Canvases by African-American painter Henry O. Tanner hang in the White House and the National Gallery of Art. Less familiar, however, is the name of Tanner’s protégé, once known as the “dean of Negro artists.”
Indiana native William Edouard Scott studied with Hoosier Group artist Otto Stark at Manual High School in Indianapolis, graduating in 1903 to pursue his art studies at the Art Institute of Chicago.
An art prize facilitated his travel to France, where he connected with the expatriate Tanner, who had made his home there in an attempt to avoid the racially charged reception of his work in the States.

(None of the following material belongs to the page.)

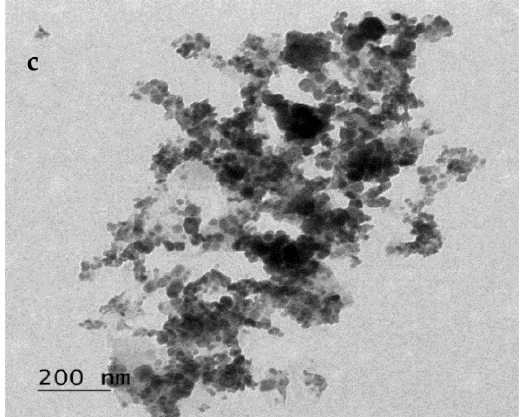
Figure 2. The structural and morphological characteristics of the ION-RGO nanocomposite: ( a ) XRD diffractogram; ( b ) Raman spectrum where ION and RGO phases are readily detected; ( c ) TEM image of the nanocomposite where the RGO sheet is decorated with spherical-like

In addition to Tanner’s mentoring, while in France Scott undertook training at two prestigious academies, and had his paintings accepted into the Paris Salon and the Royal Academy in London.
Along with a bent for storytelling, Scott’s rigorous academic training and the dignity with which he rendered African American subjects earned him a key role during the era of public art commissions.
Completing twenty murals in Chicago and Indianapolis schools in 1915 alone, Scott’s friezes were also commissioned for the Indianapolis City Hospital (now Wishard) and the city’s Senate Avenue Y.M.C.A, along with the headquarters of Chicago’s black newspaper.
Scott’s depiction of a significant scene in African American history was installed in the Recorder of Deeds Building in Washington, D.C. in 1942; the mural Frederick Douglass Appealing to President Lincoln still decorates the federal landmark.
Scott’s atmospheric portrait of Tanner’s home, A Rainy Night in Etaples, hangs in the Indianapolis Museum of Art.
Credited with having energized the Haitian art scene during a lengthy sojourn there, William Edouard Scott celebrated the culture of Americans of African heritage through his murals, easel paintings and magazine illustrations.
The painter passed away in 1964 at age 80.